Instructions for the task: Rewrite the lines below, swapping "concorso" for "selezione" and keeping everything else unchanged. Leave out the pictures.

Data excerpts
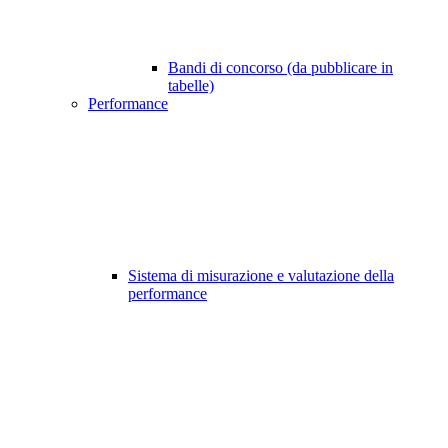
Bandi di concorso (da pubblicare in
tabelle)
Performance
Sistema di misurazione e valutazione della
performance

Answer section:
Bandi di selezione (da pubblicare in
tabelle)
Performance
Sistema di misurazione e valutazione della
performance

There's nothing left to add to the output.